Ron started to say that he didn’t think so, somehow, but stopped in midsentence when Harry kicked him hard under the desk.

“We weren’t there, remember?” Harry muttered.

But Lockhart’s disgusting cheeriness, his hints that he had always thought Hagrid was no good, his confidence that the whole business was now at an end, irritated Harry so much that he yearned to throw Gadding with Ghouls right in Lockhart’s stupid face. Instead he contented himself with scrawling a note to Ron: Let’s do it tonight.

Ron read the message, swallowed hard, and looked sideways at the empty seat usually filled by Hermione. The sight seemed to stiffen his resolve, and he nodded.

The Gryffindor common room was always very crowded these days, because from six o’clock onward the Gryffindors had no where else to go. They also had plenty to talk about, with the result that the common room often didn’t empty until past midnight.

Harry went to get the Invisibility Cloak out of his trunk right after dinner, and spent the evening sitting on it, waiting for the room to clear. Fred and George challenged Harry and Ron to a few games of Exploding Snap, and Ginny sat watching them, very subdued in Hermione’s usual chair. Harry and Ron kept losing on purpose, trying to finish the games quickly, but even so, it was well past midnight when Fred, George, and Ginny finally went to bed.

Harry and Ron waited for the distant sounds of two dormitory doors closing before seizing the cloak, throwing it over themselves, and climbing through the portrait hole.

It was another difficult journey through the castle, dodging all the teachers. At last they reached the entrance hall, slid back the lock on the oak front doors, squeezed between them, trying to stop any creaking, and stepped out into the moonlit grounds.

“‘Course,” said Ron abruptly as they strode across the black grass, “we might get to the forest and find there’s nothing to follow. Those spiders might not’ve been going there at all. I know it looked like they were moving in that sort of general direction, but. . .”

His voice trailed away hopefully.

They reached Hagrid’s house, sad and sorry-looking with its blank windows. When Harry pushed the door open, Fang went mad with joy at the sight of them. Worried he might wake everyone at the castle with his deep, booming barks, they hastily fed him treacle fudge from a tin on the mantelpiece, which glued his teeth together.

Harry left the Invisibility Cloak on Hagrid’s table. There would be no need for it in the pitch-dark forest.
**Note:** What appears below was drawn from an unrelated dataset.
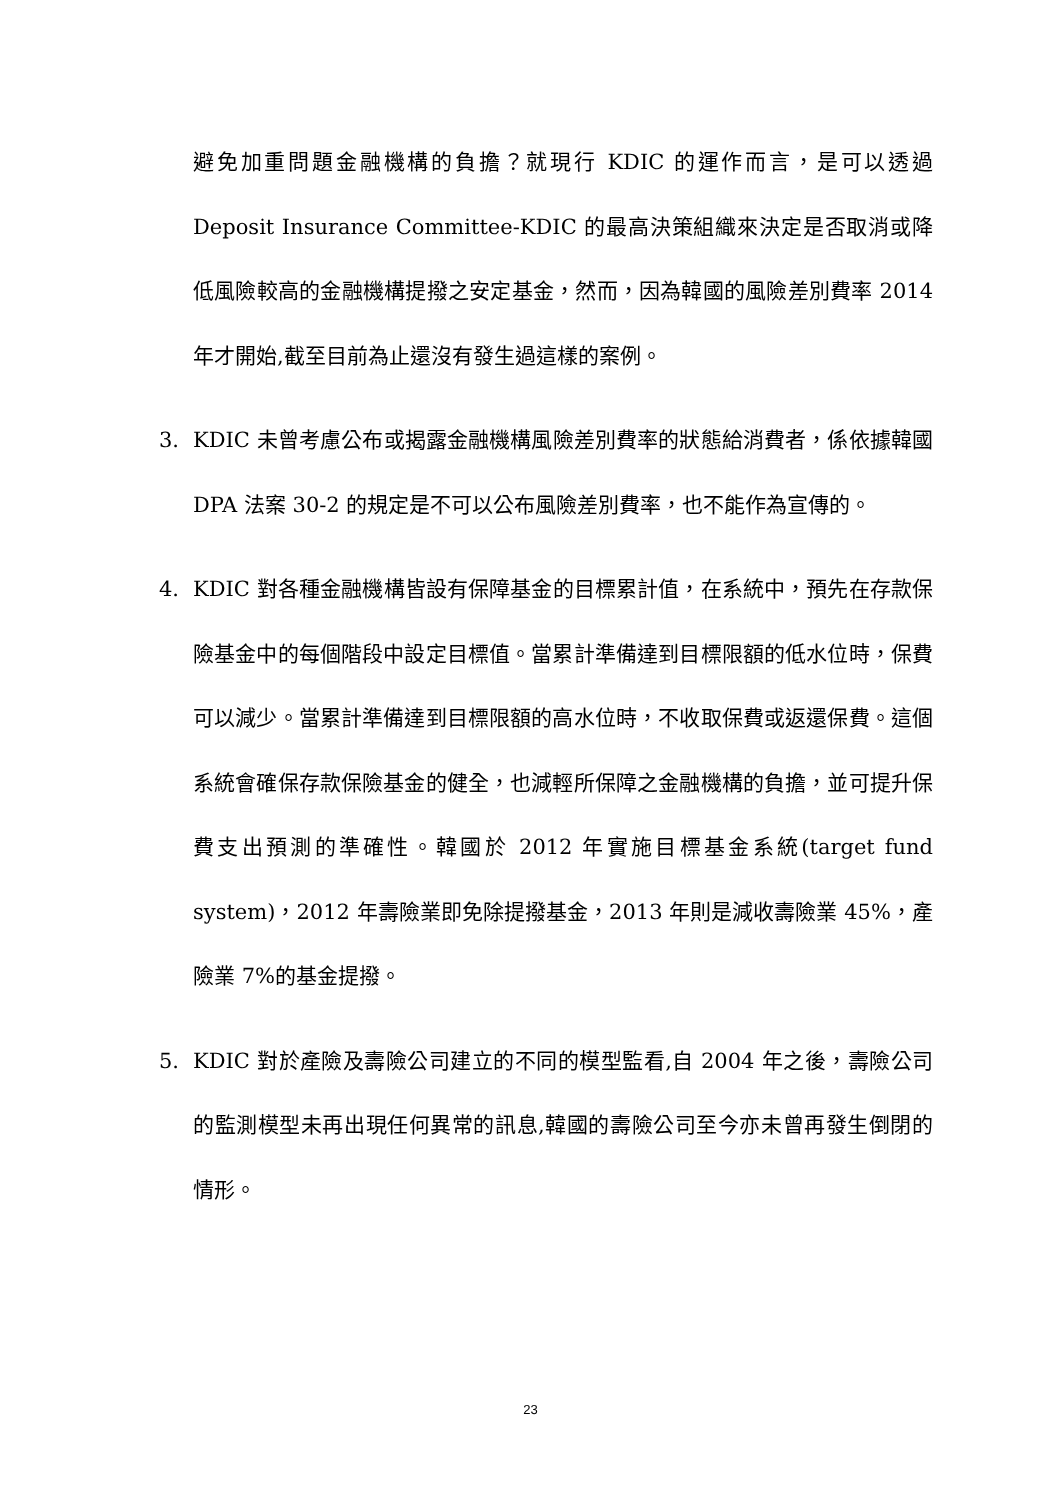避免加重問題金融機構的負擔？就現行 KDIC 的運作而言，是可以透過 Deposit Insurance Committee-KDIC 的最高決策組織來決定是否取消或降低風險較高的金融機構提撥之安定基金，然而，因為韓國的風險差別費率 2014 年才開始,截至目前為止還沒有發生過這樣的案例。
3. KDIC 未曾考慮公布或揭露金融機構風險差別費率的狀態給消費者，係依據韓國 DPA 法案 30-2 的規定是不可以公布風險差別費率，也不能作為宣傳的。
4. KDIC 對各種金融機構皆設有保障基金的目標累計值，在系統中，預先在存款保險基金中的每個階段中設定目標值。當累計準備達到目標限額的低水位時，保費可以減少。當累計準備達到目標限額的高水位時，不收取保費或返還保費。這個系統會確保存款保險基金的健全，也減輕所保障之金融機構的負擔，並可提升保費支出預測的準確性。韓國於 2012 年實施目標基金系統(target fund system)，2012 年壽險業即免除提撥基金，2013 年則是減收壽險業 45%，產險業 7%的基金提撥。
5. KDIC 對於產險及壽險公司建立的不同的模型監看,自 2004 年之後，壽險公司的監測模型未再出現任何異常的訊息,韓國的壽險公司至今亦未曾再發生倒閉的情形。
23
“C’mon, Fang, we’re going for a walk,” said Harry, patting his leg, and Fang bounded happily out of the house behind them, dashed to the edge of the forest, and lifted his leg against a large sycamore tree.

Harry took out his wand, murmured, “Lumos!” and a tiny light appeared at the end of it, just enough to let them watch the path for signs of spiders.

“Good thinking,” said Ron.” Id light mine, too, but you know. it’d probably blow up or something ……

Harry tapped Ron on the shoulder, pointing at the grass. Two solitary spiders were hurrying away from the wandlight into the shade of the trees.